- [PASSAGE GIVEN]
#####

# The Noldor -  exiled by will or necessity?



## Ithrynluin (Feb 20, 2003)

What do you think...were the Noldor exiled by will or by necessity/force? Or was it a combination of both?

If the Silmarils had never been stolen, do you think they would had been content with living in Aman?

Discuss.


----------



## Lhunithiliel (Feb 21, 2003)

Nice topic!

And one suitable for my "What if?"-game, too!  

But on the subject. At the start I will only say that thinking of it all, I believe that sooner or later there would have been a process of immigration from Aman to ME.

From that initial number 144 (where the h*** can I find this chapter?!) the Elves population had grown it seems to quite a large state. And Aman was just an island. With all their skills and with that typical for them (especially for the Noldor) desire to achieve new aims and to create new things and to explore new horizons... I am sure this would have happened one way or another.
The rape of the Silmarils unfortunately made it have a negative meaning and consequences.

I wonder.... would the Valar willingly have aided the Quendi in their immigration back to ME if it had been a peaceful process?


----------



## Ithrynluin (Feb 23, 2003)

Lhun, I agree. I cannot possibly imagine the Noldor staying in Aman forever. It is just not in their "fiery" nature. We know that Galadriel, Fingon and Finrod were eager to adventure to Middle Earth and I daresay they would want to go there even if the rape of the Silmarils hadn't occured. I also think that the majority of the Noldorin people felt the same way.

So what was it? Their own will or necessity? I'd say that at the moment of their departure it was more of a necessity than their own will. But a necessity for what? Revenge? Regaining the Silmarils?

And what if they stayed in Aman - what would Melkor have done with the Silmarils and no resistance?


----------



## Confusticated (Feb 24, 2003)

I think it was necessary for the war against Morgoth.

#####

- [REQUIRED WORK] Summarize the thread above on the Noldor's exile in three sentences.

- [DATASET EXTRACT]
#####

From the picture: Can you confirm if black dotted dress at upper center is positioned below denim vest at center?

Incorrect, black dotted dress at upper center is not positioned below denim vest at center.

#####

- [FINAL RESULT] Ithrynluin asks whether the Noldor left Aman by their own will or out of necessity, and whether they would have stayed content there had the Silmarils never been stolen. Lhunithiliel and Ithrynluin both believe the Noldor would eventually have gone to Middle-earth anyway, pointing to their growing population, their "fiery" nature and their wish to explore. Ithrynluin judges that at the moment of departure it was more necessity than will, and Confusticated holds that it was necessary for the war against Morgoth.